Enhanced optomechanical readout using optical coalescence

We present a scheme to strongly enhance the readout sensitivity of the squared displacement of a mobile scatterer placed in a Fabry-Pérot cavity. We investigate the largely unexplored regime of cavity electrodynamics in which a highly reflective element positioned between the end mirrors of a symmetric Fabry-Pérot resonator strongly modifies the cavity response function, such that two longitudinal modes with different spatial parity are brought close to frequency degeneracy and interfere in the cavity output field. In the case of a movable middle reflector we show that the interference in this generic “optical coalescence” phenomenon gives rise to an enhanced frequency shift of the peaks of the cavity transmission that can be exploited in optomechanics.

Figure 1

(a) Optical cavity with a middle reflector of polarizability ${\zeta }_{\mathrm{m}}$, accommodating odd (red, full line), even (blue, dashed line) modes that couple to outside “left” and “right” modes. (b) Cavity transmission spectra over three free spectral ranges, illustrating the strong shift of the odd resonances toward the even ones as the reflectivity is increased. (c) Transmission spectra (solid black curves) for increasing $\left|{\zeta }_{\mathrm{m}}\right|$. The dashed curves denote the “bare” resonances. “Mode-pulling” effects can be seen by comparing the positions of these resonances and the peaks of the transmission.
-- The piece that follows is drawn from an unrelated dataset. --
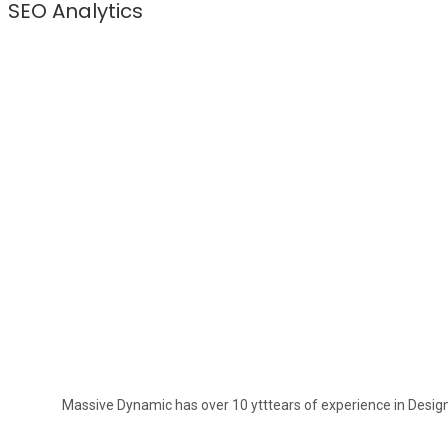
SEO Analytics
Massive Dynamic has over 10 ytttears of experience in Design.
At coalescence (${\zeta }_{\mathrm{m}}^{*}$ is defined in the text) one finds a single peak with close to unity transmission over an increased bandwidth. Past this point the maximum transmission is reduced below unity.

Figure 2

The resonant transmission as a function of the membrane position $x$. We use $\zeta =-10$ and ${\zeta }_{\mathrm{m}}=-0.5$ (blue, dashed line), $-5$ (red, full line), and $-50$ (black, dotted line). The data points show the numerically calculated transmission, and the solid curves $T_{\mathrm{res}}\left(x\right)$.

Figure 3

Mode-pulling behavior of adjacent cavity modes ($\zeta =-10$, ${\zeta }_{\mathrm{m}}=-196.6$). Shown are two adjacent resonances as a function of middle-mirror displacement about the center of the cavity. For perfect cavity mirrors, i.e., zero linewidth, one obtains the resonances shown by the dotted curves. Imperfect cavity mirrors cause an interference effect that pulls adjacent modes closer together (solid curves), resulting in a sharper avoided crossing, and enhanced quadratic optomechanical coupling.